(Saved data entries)
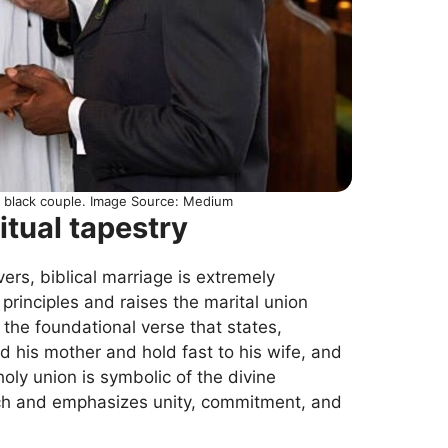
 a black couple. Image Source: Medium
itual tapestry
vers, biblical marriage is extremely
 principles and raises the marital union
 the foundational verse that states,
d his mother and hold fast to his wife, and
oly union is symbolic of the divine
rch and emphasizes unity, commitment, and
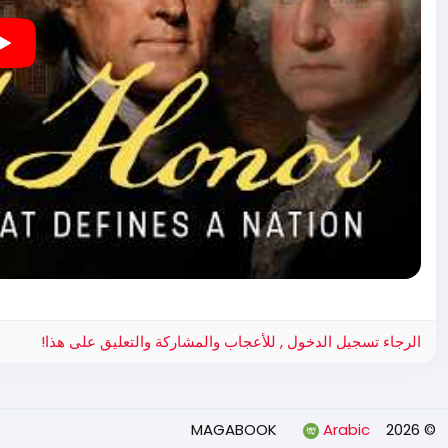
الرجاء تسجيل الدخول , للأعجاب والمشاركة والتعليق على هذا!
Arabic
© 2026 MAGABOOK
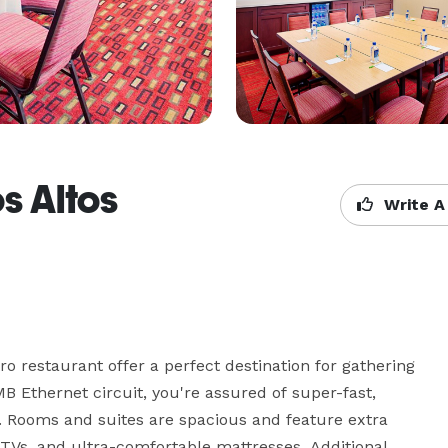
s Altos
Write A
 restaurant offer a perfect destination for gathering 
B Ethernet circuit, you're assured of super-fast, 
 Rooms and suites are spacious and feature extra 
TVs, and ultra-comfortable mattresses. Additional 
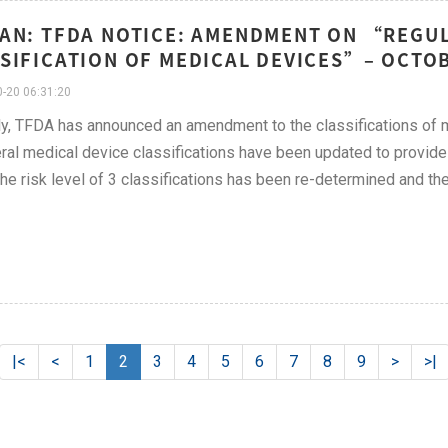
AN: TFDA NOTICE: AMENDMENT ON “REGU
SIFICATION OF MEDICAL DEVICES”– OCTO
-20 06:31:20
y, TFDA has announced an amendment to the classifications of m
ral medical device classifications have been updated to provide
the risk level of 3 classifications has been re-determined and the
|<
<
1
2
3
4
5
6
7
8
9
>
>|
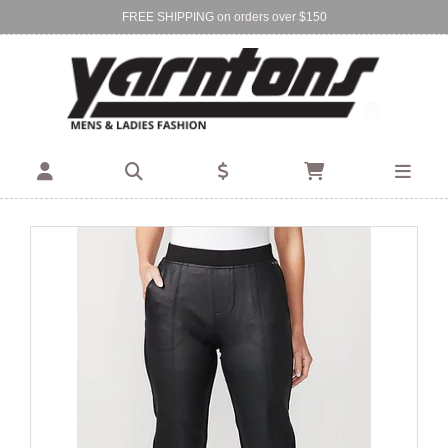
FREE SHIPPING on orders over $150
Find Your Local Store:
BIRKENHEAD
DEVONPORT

--

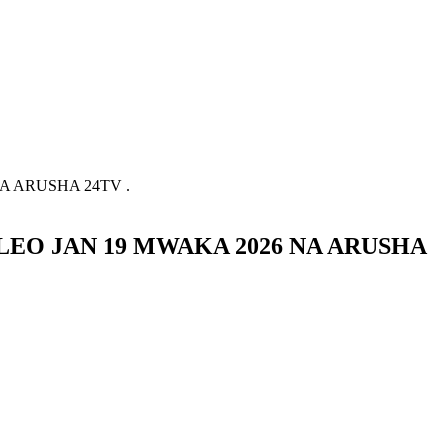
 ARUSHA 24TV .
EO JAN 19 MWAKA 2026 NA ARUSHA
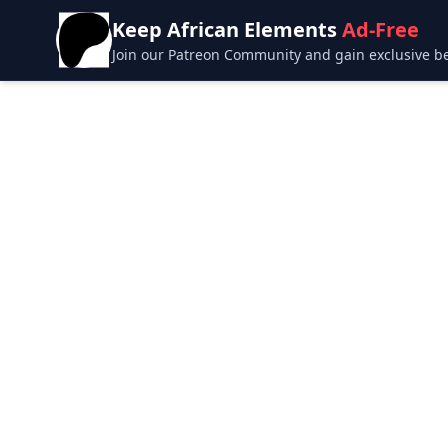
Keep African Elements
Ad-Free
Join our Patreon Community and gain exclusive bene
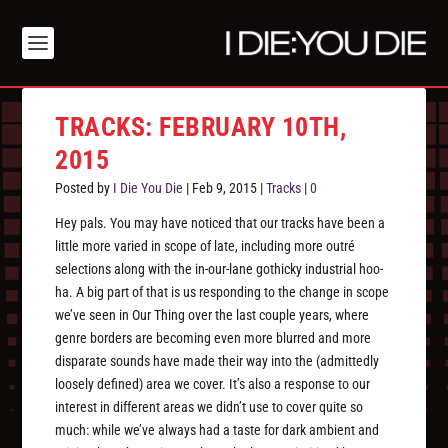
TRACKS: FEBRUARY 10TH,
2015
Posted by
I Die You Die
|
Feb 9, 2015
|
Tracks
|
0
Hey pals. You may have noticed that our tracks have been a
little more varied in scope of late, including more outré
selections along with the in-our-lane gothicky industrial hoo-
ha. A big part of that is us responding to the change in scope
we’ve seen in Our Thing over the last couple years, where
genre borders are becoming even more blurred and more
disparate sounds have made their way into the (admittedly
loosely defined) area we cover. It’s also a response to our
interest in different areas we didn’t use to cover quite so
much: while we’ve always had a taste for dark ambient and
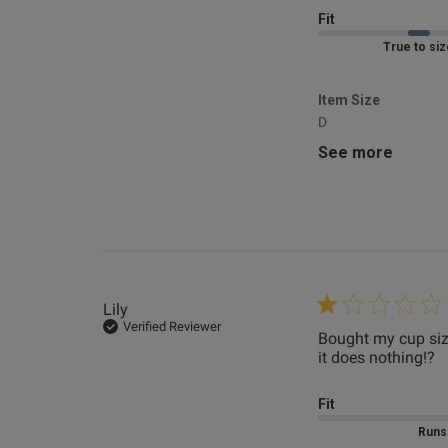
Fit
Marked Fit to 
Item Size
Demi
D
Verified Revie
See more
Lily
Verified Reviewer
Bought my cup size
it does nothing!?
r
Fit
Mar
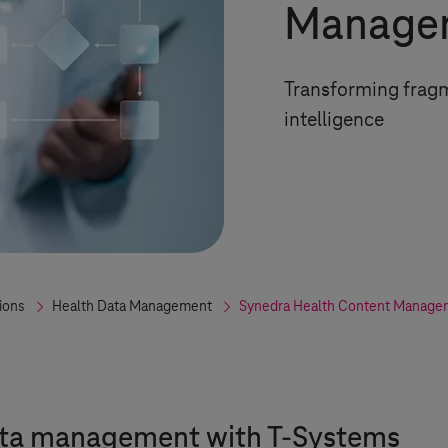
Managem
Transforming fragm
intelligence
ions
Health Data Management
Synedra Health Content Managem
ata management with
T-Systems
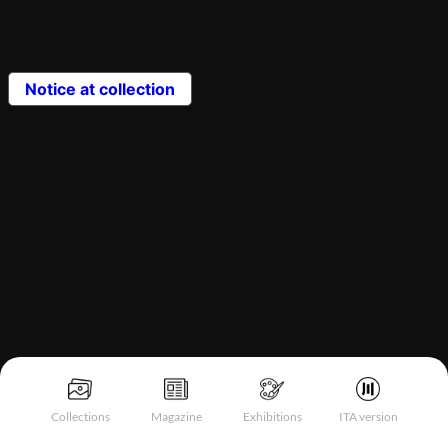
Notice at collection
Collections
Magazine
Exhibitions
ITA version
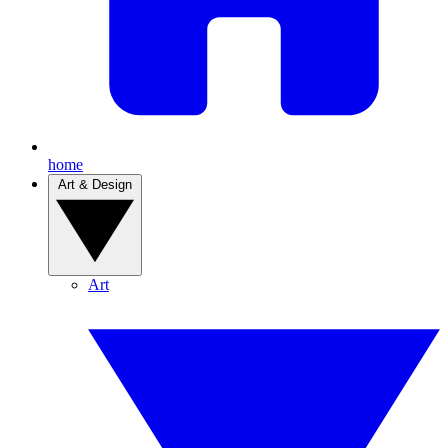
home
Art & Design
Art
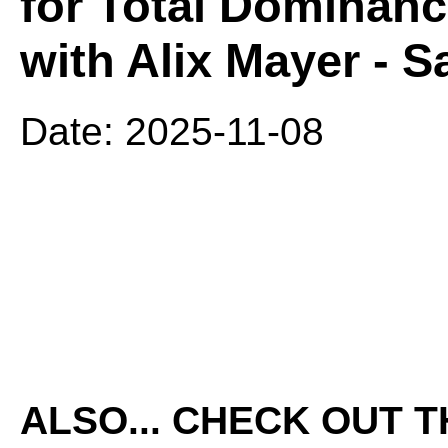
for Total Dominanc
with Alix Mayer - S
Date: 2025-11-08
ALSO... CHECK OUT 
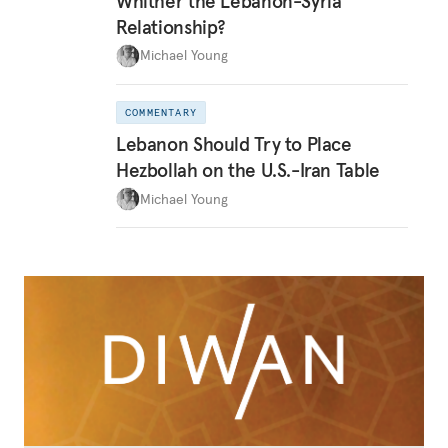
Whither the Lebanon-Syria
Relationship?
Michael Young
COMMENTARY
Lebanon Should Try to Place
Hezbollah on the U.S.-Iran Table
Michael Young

==

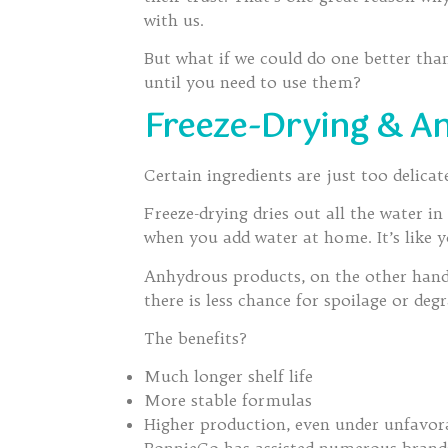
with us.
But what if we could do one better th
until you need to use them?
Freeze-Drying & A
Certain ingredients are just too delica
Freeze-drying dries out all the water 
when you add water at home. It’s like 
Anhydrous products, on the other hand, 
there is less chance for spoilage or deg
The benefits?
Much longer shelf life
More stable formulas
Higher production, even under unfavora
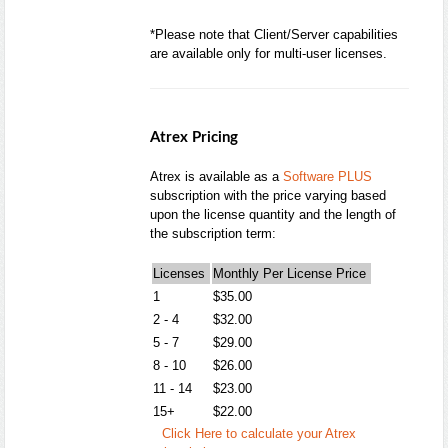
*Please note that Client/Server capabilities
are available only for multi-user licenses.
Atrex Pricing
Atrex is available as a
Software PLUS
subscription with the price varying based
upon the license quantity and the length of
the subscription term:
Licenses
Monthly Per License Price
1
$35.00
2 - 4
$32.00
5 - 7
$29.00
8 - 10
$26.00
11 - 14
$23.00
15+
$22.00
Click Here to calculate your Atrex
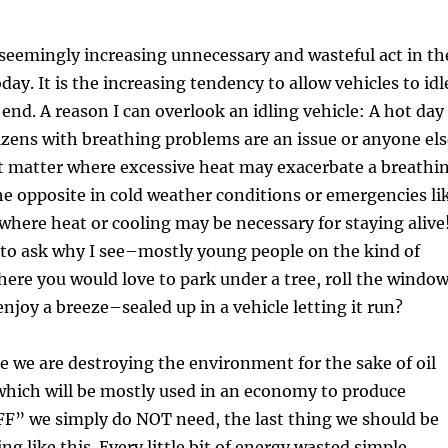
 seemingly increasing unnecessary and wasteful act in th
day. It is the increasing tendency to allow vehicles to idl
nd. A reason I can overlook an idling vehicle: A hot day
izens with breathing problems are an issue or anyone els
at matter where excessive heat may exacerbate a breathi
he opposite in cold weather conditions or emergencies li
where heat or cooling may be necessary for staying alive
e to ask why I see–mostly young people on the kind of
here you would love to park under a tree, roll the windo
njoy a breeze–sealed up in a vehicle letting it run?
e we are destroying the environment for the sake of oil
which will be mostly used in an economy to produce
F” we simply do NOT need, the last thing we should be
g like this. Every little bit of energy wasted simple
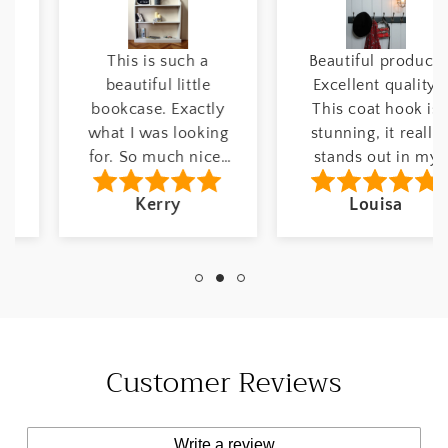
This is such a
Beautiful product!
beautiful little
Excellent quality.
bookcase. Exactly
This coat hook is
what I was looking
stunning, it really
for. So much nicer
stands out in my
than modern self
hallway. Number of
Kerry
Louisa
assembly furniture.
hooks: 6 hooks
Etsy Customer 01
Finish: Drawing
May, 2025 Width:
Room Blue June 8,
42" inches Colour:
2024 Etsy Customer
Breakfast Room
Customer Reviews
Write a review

## REQUIRED ACTION
From the rows above, copy out every line that contains the word "where", leaving each line unchanged.

## EXPECTED ANSWER
we’ve seen in Our Thing over the last couple years, where
at matter where excessive heat may exacerbate a breathi
where heat or cooling may be necessary for staying alive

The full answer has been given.